==== Textauszug
Die Nuklearrüstung verstößt gegen die Haager Landkriegsordnung – Zitat: „Die Kriegsparteien haben kein unbeschränktes Recht in der Wahl der Mittel zur Schädigung des Feindes.“ Und: Abgesehen von den Verboten in weiteren Verträgen gilt: „Kriegsparteien haben kein unbeschränktes Recht in der Wahl der Mittel zur Schädigung des Feindes. … untersagt (ist): … die meuchlerische Tötung oder Verwundung eines … wehrlosen Feindes … der Gebrauch von Waffen, Geschossen oder Stoffen, die geeignet sind, unnötigerweise Leiden zu verursachen… Es ist verboten, unverteidigte Städte, Dörfer, Wohnungen oder Gebäude anzugreifen … “
Desinformation betreibt nur die Gegenseite
Das alles macht die Propaganda der Militärs, die allein der Gegenseite Desinformation zuschreiben, vergessen.
Ihre Begründung ist eine rund um die Uhr durch die Medien verbreitete, von Russland ausgehende und in der Ukraine sichtbar gewordene Gefahr, die ganz Europa betreffe und gegen die die Nato mit ihrer ‚regelbasierten Ordnung‘ stehe. Vergessen nicht nur die völkerrechtswidrigen Kriege (jeder eröffnete Krieg ist ein Angriffskrieg) von NATO-Staaten gegen Jugoslawien, Libyen, den Irak und weitere, vergessen auch die Annexion der syrischen Golan-Höhen durch Israel oder auch der prowestliche Staatsstreich in Kiew vor der Krim-Krise. Der Westen ist der Gute, er rettet die Welt vor der Achse des Bösen im Osten. Dieses Narrativ kursiert auch durch alle Ampel-Parteien sowie durch die Bundestagsopposition. Sie haben es geschafft, auszublenden, dass Russland unter Bezug auf die europäischen Sicherheitsvereinbarungen der OSZE und auch des Zwei-plus-Vier-Vertrages eine Friedensordnung in Europa forderte, die die Sicherheitsinteressen auch Russlands respektiert und deshalb die Neutralität der Ukraine verlangte. Nato-Generalsekretär Stoltenberg unterlief in einer Rede im EU-Parlament im September 2023 der Fauxpas, dass er diese Wahrheit aussprach: „Präsident Putin erklärte im Herbst 2021, die NATO solle versprechen, sich nicht mehr zu erweitern. Er schickte dazu einen Vertragsentwurf. Es war seine Bedingung, um nicht in die Ukraine einzumarschieren. Natürlich haben wir das nicht unterschrieben. … Also zog er in den Krieg, um die NATO an seinen Grenzen zu verhindern.“
Mit der Desinformation in der Meinungsmache des politischen Westens, der zufolge Russland aus rein imperialen Machtinteressen heraus die Ukraine überfallen hat, verbinden sich demzufolge viele brisante Gefahren:
- Die Bevölkerung wird auf ein Feindbild ausgerichtet, das im Wesenskern von den eigenen Anteilen der NATO an der Eskalation der Spannungen ablenkt. Mit diesem falschen Weltbild werden viele Menschen, auch einstige friedensbewegte Kritiker der Atom- und Hochrüstung sowie ökologisch ausgerichtete Kräfte, auf den NATO-Kurs gebracht. Dazu gehört die Desinformation, dass die Rüstung Russlands die NATO zu ‚Verteidigung‘ genannten höheren Militärausgaben zwinge, obwohl Russland einen Bruchteil der Weltrüstungsausgaben verantwortet und die NATO dabei mit über 55 Prozent zu Buche schlägt
- Die Hoch- und Atomrüstung der NATO stößt in der Bevölkerung auf viel mehr Zustimmung als in den zurückliegenden Jahrzehnten: „Eine Mehrheit der Bevölkerung unterstützt den … Ausbau der Verteidigungsfähigkeit Deutschlands. Nach einer Studie der Unternehmensberatung PwC stehen 68 Prozent der Deutschen hinter dem Vorhaben, … 57 Prozent befürworten die Absicht, zwei Prozent oder mehr des Bruttoinlandsprodukts in die Verteidigung zu investieren. 31 Prozent sehen dies kritisch.
========
==== Ausgangsmaterial
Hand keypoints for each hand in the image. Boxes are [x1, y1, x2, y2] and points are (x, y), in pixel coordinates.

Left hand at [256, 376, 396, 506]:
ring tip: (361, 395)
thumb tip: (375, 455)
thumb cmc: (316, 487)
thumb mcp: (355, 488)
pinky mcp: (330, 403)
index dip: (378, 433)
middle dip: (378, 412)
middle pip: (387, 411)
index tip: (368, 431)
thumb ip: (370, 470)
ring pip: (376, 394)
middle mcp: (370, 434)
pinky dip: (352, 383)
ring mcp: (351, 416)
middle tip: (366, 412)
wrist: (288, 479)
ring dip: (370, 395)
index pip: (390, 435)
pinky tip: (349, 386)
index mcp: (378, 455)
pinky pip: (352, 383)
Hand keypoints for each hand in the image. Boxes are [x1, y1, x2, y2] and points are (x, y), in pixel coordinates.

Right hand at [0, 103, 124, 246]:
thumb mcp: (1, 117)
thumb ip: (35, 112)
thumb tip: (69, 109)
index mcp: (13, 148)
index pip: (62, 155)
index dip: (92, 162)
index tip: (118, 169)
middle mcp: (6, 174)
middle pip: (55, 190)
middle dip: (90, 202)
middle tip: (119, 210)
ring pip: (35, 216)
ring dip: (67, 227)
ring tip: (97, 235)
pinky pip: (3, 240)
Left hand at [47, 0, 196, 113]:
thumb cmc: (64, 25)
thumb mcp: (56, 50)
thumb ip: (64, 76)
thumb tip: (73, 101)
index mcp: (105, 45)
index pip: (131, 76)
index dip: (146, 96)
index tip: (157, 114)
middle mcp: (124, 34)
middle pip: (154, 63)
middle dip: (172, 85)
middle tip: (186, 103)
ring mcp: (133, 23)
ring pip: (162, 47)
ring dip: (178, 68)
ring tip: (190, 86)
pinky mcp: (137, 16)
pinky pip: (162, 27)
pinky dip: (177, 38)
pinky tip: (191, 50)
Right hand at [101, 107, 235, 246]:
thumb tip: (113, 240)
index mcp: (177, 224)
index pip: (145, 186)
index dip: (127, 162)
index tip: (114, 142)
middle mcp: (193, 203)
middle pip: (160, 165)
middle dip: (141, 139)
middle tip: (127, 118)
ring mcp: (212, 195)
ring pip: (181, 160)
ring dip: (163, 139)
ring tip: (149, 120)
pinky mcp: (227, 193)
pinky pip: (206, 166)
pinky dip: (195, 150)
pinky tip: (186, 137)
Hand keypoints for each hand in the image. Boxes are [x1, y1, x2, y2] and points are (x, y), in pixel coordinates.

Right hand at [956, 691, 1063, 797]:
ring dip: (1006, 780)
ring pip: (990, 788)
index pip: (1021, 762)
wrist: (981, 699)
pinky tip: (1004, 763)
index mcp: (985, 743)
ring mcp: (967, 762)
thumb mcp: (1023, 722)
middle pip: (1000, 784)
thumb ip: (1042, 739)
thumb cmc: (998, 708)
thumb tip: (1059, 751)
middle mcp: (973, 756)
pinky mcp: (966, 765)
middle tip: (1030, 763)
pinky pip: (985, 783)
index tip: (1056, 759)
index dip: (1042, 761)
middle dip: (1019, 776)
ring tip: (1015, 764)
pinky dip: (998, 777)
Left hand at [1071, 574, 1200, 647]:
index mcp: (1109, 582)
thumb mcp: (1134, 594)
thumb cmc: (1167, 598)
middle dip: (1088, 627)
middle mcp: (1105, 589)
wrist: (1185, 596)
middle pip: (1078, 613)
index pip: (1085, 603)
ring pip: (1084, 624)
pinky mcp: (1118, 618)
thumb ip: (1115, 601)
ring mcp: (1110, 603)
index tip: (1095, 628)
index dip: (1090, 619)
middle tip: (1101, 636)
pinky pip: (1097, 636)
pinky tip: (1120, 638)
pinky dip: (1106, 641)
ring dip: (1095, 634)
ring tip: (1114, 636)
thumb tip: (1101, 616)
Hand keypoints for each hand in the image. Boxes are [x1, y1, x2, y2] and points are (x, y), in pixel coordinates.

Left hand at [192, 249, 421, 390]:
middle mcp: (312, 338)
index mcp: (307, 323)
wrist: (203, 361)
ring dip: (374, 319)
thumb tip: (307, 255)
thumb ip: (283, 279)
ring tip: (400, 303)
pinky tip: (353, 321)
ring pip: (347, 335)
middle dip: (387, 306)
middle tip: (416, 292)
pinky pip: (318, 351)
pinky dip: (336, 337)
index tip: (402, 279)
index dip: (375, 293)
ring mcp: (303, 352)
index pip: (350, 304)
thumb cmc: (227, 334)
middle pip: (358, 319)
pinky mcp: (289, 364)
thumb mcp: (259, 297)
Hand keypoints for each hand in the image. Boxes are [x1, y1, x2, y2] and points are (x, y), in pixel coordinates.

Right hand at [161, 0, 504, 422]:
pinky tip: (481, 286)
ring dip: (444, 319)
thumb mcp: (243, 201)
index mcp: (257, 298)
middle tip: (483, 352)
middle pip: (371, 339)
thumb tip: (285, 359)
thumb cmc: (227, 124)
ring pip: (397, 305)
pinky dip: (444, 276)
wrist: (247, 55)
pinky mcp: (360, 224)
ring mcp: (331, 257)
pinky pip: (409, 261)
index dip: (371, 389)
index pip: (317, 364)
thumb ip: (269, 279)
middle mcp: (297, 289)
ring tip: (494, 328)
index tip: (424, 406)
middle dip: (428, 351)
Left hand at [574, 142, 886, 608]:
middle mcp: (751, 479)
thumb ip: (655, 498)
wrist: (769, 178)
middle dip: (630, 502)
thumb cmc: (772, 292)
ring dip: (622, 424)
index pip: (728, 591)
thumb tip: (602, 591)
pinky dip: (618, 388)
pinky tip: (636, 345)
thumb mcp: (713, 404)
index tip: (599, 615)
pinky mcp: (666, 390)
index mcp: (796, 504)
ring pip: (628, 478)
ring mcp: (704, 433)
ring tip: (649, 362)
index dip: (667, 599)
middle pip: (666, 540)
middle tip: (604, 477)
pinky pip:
========
## Aufgaben
1. Schreib den Textauszug von „Die Nuklearrüstung verstößt“ bis „Desinformation zuschreiben, vergessen.“, beides eingeschlossen, noch einmal ab. Tausche dabei „Feindes“ überall gegen „Gegners“.
2. Beantworte anhand des Textauszugs:
(a) In welchem Monat und Jahr hielt Stoltenberg die zitierte Rede im EU-Parlament?
(b) Mit welchem Anteil an den Weltrüstungsausgaben schlägt die NATO zu Buche?
(c) Wie viele Prozent der Deutschen befürworten nach der PwC-Studie, zwei Prozent oder mehr des Bruttoinlandsprodukts in die Verteidigung zu investieren?
3. Entscheide für jede Aussage, ob sie mit dem Textauszug übereinstimmt:
(a) Putin schickte einen Vertragsentwurf.
(b) Die NATO unterschrieb diesen Vertragsentwurf.
(c) Nach der PwC-Studie sehen 68 Prozent der Deutschen die Investition in die Verteidigung kritisch.

## Lösungen
1.
Die Nuklearrüstung verstößt gegen die Haager Landkriegsordnung – Zitat: „Die Kriegsparteien haben kein unbeschränktes Recht in der Wahl der Mittel zur Schädigung des Gegners.“ Und: Abgesehen von den Verboten in weiteren Verträgen gilt: „Kriegsparteien haben kein unbeschränktes Recht in der Wahl der Mittel zur Schädigung des Gegners. … untersagt (ist): … die meuchlerische Tötung oder Verwundung eines … wehrlosen Gegners … der Gebrauch von Waffen, Geschossen oder Stoffen, die geeignet sind, unnötigerweise Leiden zu verursachen… Es ist verboten, unverteidigte Städte, Dörfer, Wohnungen oder Gebäude anzugreifen … “
Desinformation betreibt nur die Gegenseite
Das alles macht die Propaganda der Militärs, die allein der Gegenseite Desinformation zuschreiben, vergessen.

2.
(a) Im September 2023.
(b) Mit über 55 Prozent.
(c) 57 Prozent.

3.
(a) Ja: „Er schickte dazu einen Vertragsentwurf.“
(b) Nein: „Natürlich haben wir das nicht unterschrieben.“
(c) Nein: „31 Prozent sehen dies kritisch.“